*** Opening of EXTRACT PROVIDED ***
Cook quotes a letter in which Mahler states that he wanted to express in the work an evolutionary development of nature that hides "within itself everything that is frightful, great, and also lovely." He notes that the composer added: "Of course, no one ever understands this, It always strikes me as odd that most people when they speak of "nature" think only of flowers, little birds, and woodsy smells. No one knows the god Dionysus, the great Pan. There now! You have a sort of program - that is, a sample of how I make music. Everywhere and always, it is only the voice of nature._

When Mahler mentions "return", he is referring to the Theory of Reincarnation of which Cook and yourself apparently have an insufficient background. His quote is perfectly understandable in that context, the sense of 'comfort' it can bring that he speaks about. Reincarnation is the only theory that explains the inequalities of life, why somebody is born into a family of riches, or somebody is born into poverty, or the often senseless injustices that happen in life. It's the only explanation, and that we return until the scales of justice are balanced and the lessons are learned. It does not hold man to only one lifetime on this planet like most rationalists believe who haven't an answer to anything. It's beyond academic understanding. It's not an academic subject. It's not for the eggheads and self-righteous. For some, it's part of the meaningful exploration of life and Mahler was interested and it helped sustain him through tragic losses. That quote reveals his spiritual depths, not his stupidity, and proves exactly the opposite of what you and Cook think it is. Typical simpleminded academics are not interested in understanding any kind of spiritual philosophy, Mahler's or anyone's, judgemental to the hilt on matters they haven't begun to comprehend that are deeply metaphysical in nature.
*** Close of EXTRACT PROVIDED ***
PROBLEM A: Rewrite the collected data rows with "linux.assets" changed to "images" everywhere, keeping all other characters as they are, and omit the picture from your answer.
The passage above and the rows that follow were taken from unrelated sources.
*** Opening of EXERCISE INPUT ***
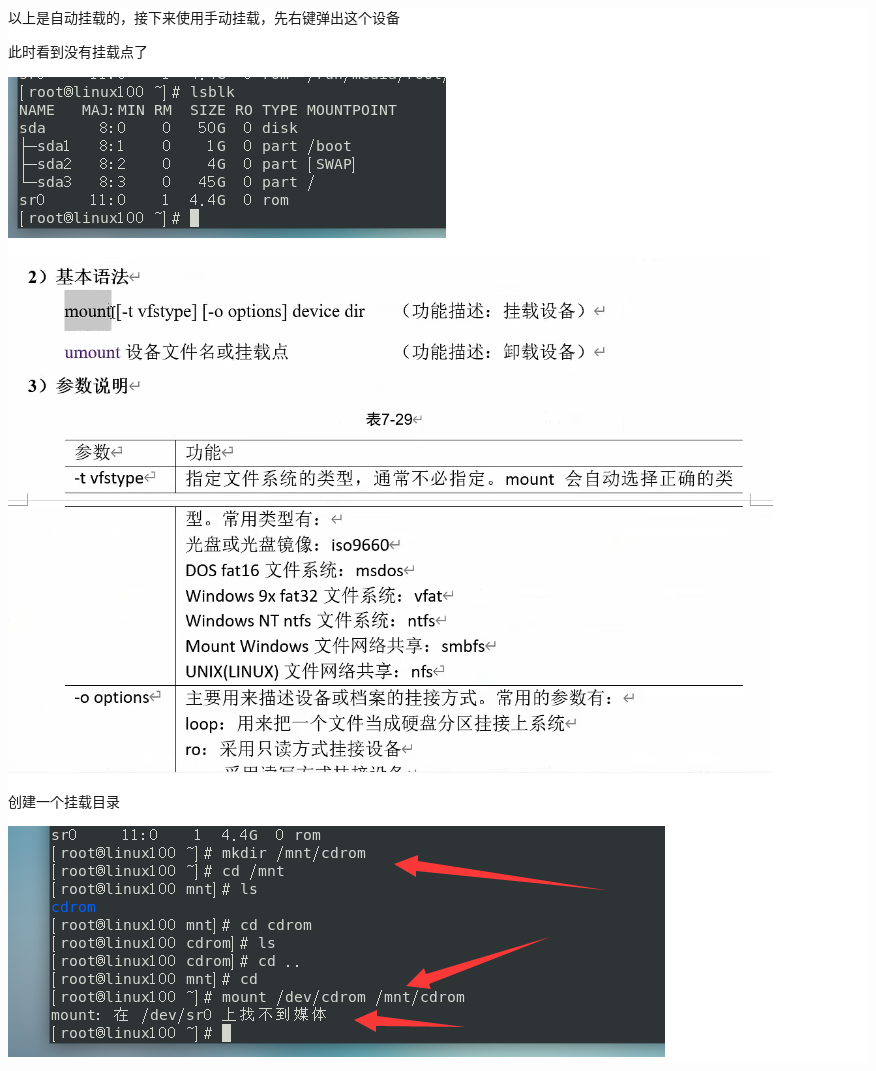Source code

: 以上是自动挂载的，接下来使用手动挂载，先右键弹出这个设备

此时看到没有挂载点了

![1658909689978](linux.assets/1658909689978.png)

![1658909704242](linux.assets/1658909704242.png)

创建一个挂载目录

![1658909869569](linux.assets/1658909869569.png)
*** Close of EXERCISE INPUT ***
PROBLEM B: In the passage on Mahler, what does Mahler say most people think of when they speak of "nature"?

SOLUTION A:
Source code

: 以上是自动挂载的，接下来使用手动挂载，先右键弹出这个设备

此时看到没有挂载点了

![1658909689978](images/1658909689978.png)

![1658909704242](images/1658909704242.png)

创建一个挂载目录

![1658909869569](images/1658909869569.png)

SOLUTION B: Only flowers, little birds, and woodsy smells.